I remember thinking at last year’s Big Ten Outdoor Track and Field Championships that, if I could win another Big Ten Conference title, I would come out to my family.

Without even realizing it, I had made my coming out decision reliant on my athletic performance. My public identity as a gay man was dependent on my identity as a successful athlete. Only behind the cover of athletic success, I felt, would I have the confidence to share my sexual orientation with those closest to me.

Fearful of being identified only by my homosexuality, I needed something to counter my “gayness.” There was no better “cover” than success in the jock world of masculine, athletic men.

Last spring, I did not win another Big Ten Conference title. I placed third in the 1500-meter run.

I look back at the picture of me standing on the podium, faking a smile, no teeth. The dissatisfaction is obvious to everyone who sees the picture, but only I understand the complete disappointment underlying my third-place finish. Not only did I not repeat my championship performance from the indoor conference meet, but I felt I hadn’t earned the right to share with people my true self. I had failed.

Thankfully, that attitude is now behind me. Now I can share a different message with the world. In the last year, I’ve found that my social acceptance – and also my self-acceptance – are not dependent on me beating other jocks on the track (though, I still do that too).

A few days after the championships, I told my sister, Taylor – also a member of the Minnesota track and field team – that I was in a relationship with my boyfriend, Brad. Then, about one week later I told my mom, and another couple weeks later told my dad.

“They know I’m gay, even though I’ve never said those words to them.”

Instead of a big “coming out” announcement to them, I simply talked about my new boyfriend. They got the picture.

To this day, I still do not feel as if I have ever “come out.” Instead, I have had the privilege to live my life the way I imagine any straight person lives theirs.
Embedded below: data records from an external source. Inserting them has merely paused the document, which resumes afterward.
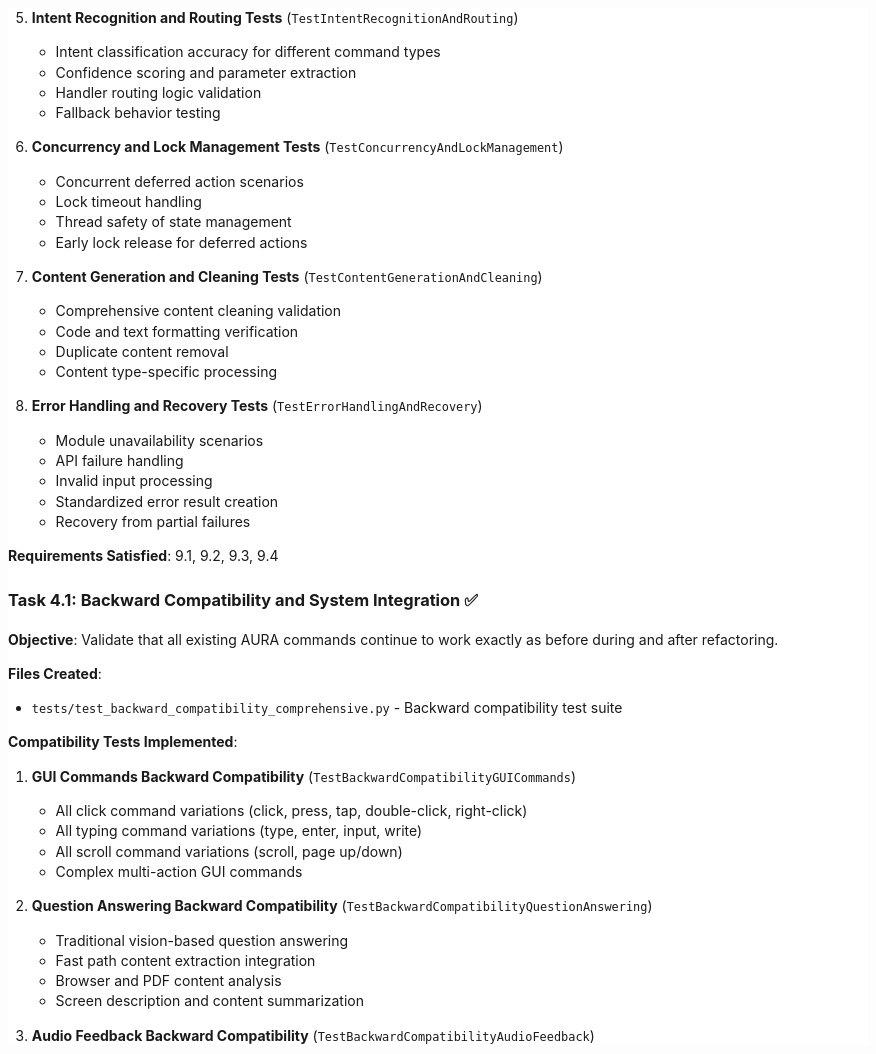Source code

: 5. **Intent Recognition and Routing Tests** (`TestIntentRecognitionAndRouting`)

   - Intent classification accuracy for different command types
   - Confidence scoring and parameter extraction
   - Handler routing logic validation
   - Fallback behavior testing

6. **Concurrency and Lock Management Tests** (`TestConcurrencyAndLockManagement`)

   - Concurrent deferred action scenarios
   - Lock timeout handling
   - Thread safety of state management
   - Early lock release for deferred actions

7. **Content Generation and Cleaning Tests** (`TestContentGenerationAndCleaning`)

   - Comprehensive content cleaning validation
   - Code and text formatting verification
   - Duplicate content removal
   - Content type-specific processing

8. **Error Handling and Recovery Tests** (`TestErrorHandlingAndRecovery`)
   - Module unavailability scenarios
   - API failure handling
   - Invalid input processing
   - Standardized error result creation
   - Recovery from partial failures

**Requirements Satisfied**: 9.1, 9.2, 9.3, 9.4

### Task 4.1: Backward Compatibility and System Integration ✅

**Objective**: Validate that all existing AURA commands continue to work exactly as before during and after refactoring.

**Files Created**:

- `tests/test_backward_compatibility_comprehensive.py` - Backward compatibility test suite

**Compatibility Tests Implemented**:

1. **GUI Commands Backward Compatibility** (`TestBackwardCompatibilityGUICommands`)

   - All click command variations (click, press, tap, double-click, right-click)
   - All typing command variations (type, enter, input, write)
   - All scroll command variations (scroll, page up/down)
   - Complex multi-action GUI commands

2. **Question Answering Backward Compatibility** (`TestBackwardCompatibilityQuestionAnswering`)

   - Traditional vision-based question answering
   - Fast path content extraction integration
   - Browser and PDF content analysis
   - Screen description and content summarization

3. **Audio Feedback Backward Compatibility** (`TestBackwardCompatibilityAudioFeedback`)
Most of my teammates don’t announce their relationships to the team. Why should I have to announce mine to them? Through social media and everyday conversation, we as teammates share our lives with each other in a way that is natural and comfortable. Most of my teammates now know that I have been in a relationship for almost a year.

They know I’m gay, even though I’ve never said those words to them.

I don’t think of myself as another gay athlete who felt empowered to come out because of the “safety net” that athletic success had brought. Actually, quite the opposite. During, before and after a race I feel quite anxious, but I know I can always lean on my teammates and family. The same is true for any anxiety that I may be feeling outside of athletics – I know I could depend on the support of those people – in both achievement and in failure.

I don’t want to paint an exaggerated picture about my life becoming so much better after accepting myself for who I am, or about the support I have received since sharing this part of my life (though, this has been true for me).

Derek Wiebke is a stand-out runner for the Univ. of Minnesota.

Rather, I would like to stress the inverse relationship of what I have described above. Instead of thinking about sharing my gay identity as dependent on my athletic success, I believe that my successful athletic and academic careers have been very dependent on my sexual orientation.

Even if I could be straight, I wouldn’t want to be. Being gay has allowed me to explore more areas of life that I may have never encountered if I were not gay.

For me, being gay describes only my sexual orientation. But so many people force so much more into it. Too many people associate the word “gay” with other attributes, as though everyone who’s gay has to be all of these other things. “Gay” becomes a derogatory word for a man who exhibits characteristics like femininity, regardless of his sexual orientation.

In actuality, many of the negative stereotypes that are placed on gay men are actually quite positive advantages. For example, if people think that I care more about my personal appearance because I am gay, well, perhaps I do. I am very aware of how my body is feeling, which is an unbelievable competitive advantage in sports.

“Even if I could be straight, I wouldn’t want to be.”

Admittedly, standing at the starting line of any race, I feel quite vulnerable. This vulnerability is inevitable because of the unknowable. Even if I have had the best training in the country, I can’t account for the other athletes toeing the line. I can’t predict the outcome of any race.

Similarly, I couldn’t have anticipated my family’s reactions to my coming out. I’ve been unable to put it into words until now, but I think that both of my parents’ reactions were similar to their reactions after I had won a Big Ten Championship. They recognized a happiness in me that I can imagine every parent wants their child to experience.

When the gun goes off and the race starts, all I can do is give it everything that I’ve got, to race until the very end and know that there is nothing more for me to give. My parents are proud of me whether I win or lose. They love me whether I am gay or straight.

I want people to never forget that they can always be whoever they are, whether they make some big announcement about it or not.